## Extract to read
Showing posts with label waiter life. Show all posts
Showing posts with label waiter life. Show all posts

Wednesday, October 8, 2014

Ren Fairs, Star Trek, and a visit from the DBG



I suck at updating. I am the worst in the history of things ever. I'm also the worst at putting my laundry away. I've had clean laundry sitting on my bed for a week. Because...well mostly just because I suck at life.

So about a week and a half ago, there was a Sunday Medieval Festival in the park. Apparently the park does this every year. And I'm pretty sure I knew about it, because I remember one time I was going to the A and this dude with a tail was coming out of the elevator and I was like wtf is that shit?

Anyway. It's that time of year again. And my New Uptown Restaurant that I work at now had a special medieval menu (read: sausages and pretzels) and we all had to dress up, which basically meant the girls wore long skirts and the one guy with shoulder length hair wore it down instead of in a ponytail. We classy.

Anyway, to be honest I was expecting a lot of this sort of thing :
Because this is the extent of my ren fair knowledge. 

Oh, and as a bonus, THIS EXISTS:

RUB A DUB DUB
Yup. Some guy made a re-mix of that dude going rub a dub dub. I swear, sometimes I just love the internet. So, so much.

Anyway. All the freaks were out. But, you know, whatever. It's their special day. Let em be. The thing I couldn't get behind were the random  weirdos  who  just  took the occasion to dress as whatever weird fucking shit they wanted. Like, there was a chick dressed as some kind of moulin rouge/french prostitute/can-can dancer thing.  That was weird.  Even weirder, however, were the two dudes sitting at the bar in full on Star Trek uniforms.

Exactly

Then, to cap off that day, who the fuck should show up but Douchey Bar Guy. I don't even know what the fuck he was doing there. He lives on the UWS near The Cafe.  He shouldn't be so far uptown, he shouldn't be up in my hood, and he certainly shouldn't be all up in my zone in my new workplace. That was just friggin wonderful. And of course his horrible satan child was with him.  Luckily I was legit busy and didn't really have a chance to say more than "hello."

I have to emphasize though, that this all occurred on a very weird, random day.  On the whole, Uptown Restaurant is a million times better and easier than The Cafe.  That said, two days ago a woman attempted to follow me into the kitchen because if her friend didn't get a hamburger immediately he'd "go into a coma." 
Please, tell me more things I totally care about.

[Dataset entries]
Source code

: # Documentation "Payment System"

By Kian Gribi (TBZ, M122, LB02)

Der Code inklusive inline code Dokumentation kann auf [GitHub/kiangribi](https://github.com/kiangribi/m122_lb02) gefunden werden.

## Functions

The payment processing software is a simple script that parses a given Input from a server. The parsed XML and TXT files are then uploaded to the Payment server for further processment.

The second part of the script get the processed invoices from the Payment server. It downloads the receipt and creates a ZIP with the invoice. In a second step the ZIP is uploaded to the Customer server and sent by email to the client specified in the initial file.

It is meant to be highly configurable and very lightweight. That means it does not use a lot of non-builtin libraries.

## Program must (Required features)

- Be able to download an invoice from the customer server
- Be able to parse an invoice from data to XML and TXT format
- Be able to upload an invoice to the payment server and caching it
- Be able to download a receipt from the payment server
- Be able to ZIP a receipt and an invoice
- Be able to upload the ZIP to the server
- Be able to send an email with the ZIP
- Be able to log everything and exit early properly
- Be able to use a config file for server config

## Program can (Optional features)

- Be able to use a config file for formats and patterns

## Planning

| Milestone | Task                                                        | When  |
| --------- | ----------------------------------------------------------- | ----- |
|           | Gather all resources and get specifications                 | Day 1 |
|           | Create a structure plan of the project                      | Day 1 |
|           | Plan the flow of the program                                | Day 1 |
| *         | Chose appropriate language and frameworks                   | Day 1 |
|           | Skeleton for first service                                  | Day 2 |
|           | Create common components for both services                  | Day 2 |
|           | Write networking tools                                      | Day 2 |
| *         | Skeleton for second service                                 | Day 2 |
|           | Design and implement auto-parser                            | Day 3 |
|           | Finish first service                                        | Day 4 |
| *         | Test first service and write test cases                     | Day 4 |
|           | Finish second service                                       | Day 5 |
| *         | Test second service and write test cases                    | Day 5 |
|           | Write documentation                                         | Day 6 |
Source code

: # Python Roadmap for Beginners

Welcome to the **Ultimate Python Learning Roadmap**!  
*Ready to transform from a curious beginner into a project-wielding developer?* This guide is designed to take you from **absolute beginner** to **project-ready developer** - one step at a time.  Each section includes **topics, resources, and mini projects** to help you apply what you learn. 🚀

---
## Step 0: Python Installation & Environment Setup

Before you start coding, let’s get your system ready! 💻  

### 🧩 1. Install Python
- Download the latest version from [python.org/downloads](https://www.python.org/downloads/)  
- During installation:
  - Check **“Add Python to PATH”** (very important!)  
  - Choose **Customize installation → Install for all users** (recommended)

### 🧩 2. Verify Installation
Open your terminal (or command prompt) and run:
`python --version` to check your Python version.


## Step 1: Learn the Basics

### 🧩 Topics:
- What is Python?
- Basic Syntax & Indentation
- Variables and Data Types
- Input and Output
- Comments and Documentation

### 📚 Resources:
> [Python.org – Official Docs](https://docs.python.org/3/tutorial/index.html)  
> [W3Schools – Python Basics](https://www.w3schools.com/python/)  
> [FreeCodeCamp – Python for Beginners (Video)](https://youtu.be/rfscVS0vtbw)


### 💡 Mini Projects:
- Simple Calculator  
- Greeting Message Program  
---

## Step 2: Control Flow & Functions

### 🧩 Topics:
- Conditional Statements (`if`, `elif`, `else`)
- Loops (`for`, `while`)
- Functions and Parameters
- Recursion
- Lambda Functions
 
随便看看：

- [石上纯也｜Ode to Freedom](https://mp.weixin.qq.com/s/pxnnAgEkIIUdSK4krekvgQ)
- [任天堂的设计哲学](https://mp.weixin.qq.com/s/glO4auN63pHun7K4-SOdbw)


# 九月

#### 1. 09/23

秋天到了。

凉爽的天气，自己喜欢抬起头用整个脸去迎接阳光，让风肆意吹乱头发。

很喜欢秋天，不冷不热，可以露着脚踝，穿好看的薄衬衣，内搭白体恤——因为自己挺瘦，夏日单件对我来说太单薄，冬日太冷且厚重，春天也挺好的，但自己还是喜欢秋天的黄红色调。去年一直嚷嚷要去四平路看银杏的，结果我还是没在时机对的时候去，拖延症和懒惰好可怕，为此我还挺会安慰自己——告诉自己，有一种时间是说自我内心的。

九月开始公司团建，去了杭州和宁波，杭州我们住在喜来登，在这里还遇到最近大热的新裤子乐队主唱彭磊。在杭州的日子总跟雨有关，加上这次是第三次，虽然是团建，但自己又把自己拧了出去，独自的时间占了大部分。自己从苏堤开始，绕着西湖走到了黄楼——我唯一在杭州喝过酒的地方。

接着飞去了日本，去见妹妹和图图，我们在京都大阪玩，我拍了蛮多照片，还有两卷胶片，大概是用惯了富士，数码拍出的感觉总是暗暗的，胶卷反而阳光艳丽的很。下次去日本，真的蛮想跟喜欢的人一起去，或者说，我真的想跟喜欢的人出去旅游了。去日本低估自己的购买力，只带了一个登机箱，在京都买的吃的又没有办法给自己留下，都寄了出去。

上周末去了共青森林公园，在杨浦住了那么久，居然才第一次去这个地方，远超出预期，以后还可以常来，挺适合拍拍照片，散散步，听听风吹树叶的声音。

## Tasks for this exercise
1 – From the blog post about the medieval festival, give again the passage starting with "So about a week" and going on through "is that shit?".
2 – Answer these questions using the blog post about the medieval festival.
(a) What did the restaurant's special medieval menu consist of?
(b) What were the two men sitting at the bar dressed in?
(c) Where does Douchey Bar Guy live?

## Answers by item
1 –
So about a week and a half ago, there was a Sunday Medieval Festival in the park. Apparently the park does this every year. And I'm pretty sure I knew about it, because I remember one time I was going to the A and this dude with a tail was coming out of the elevator and I was like wtf is that shit?

2 –
(a) Sausages and pretzels.
(b) Full Star Trek uniforms.
(c) On the UWS near The Cafe.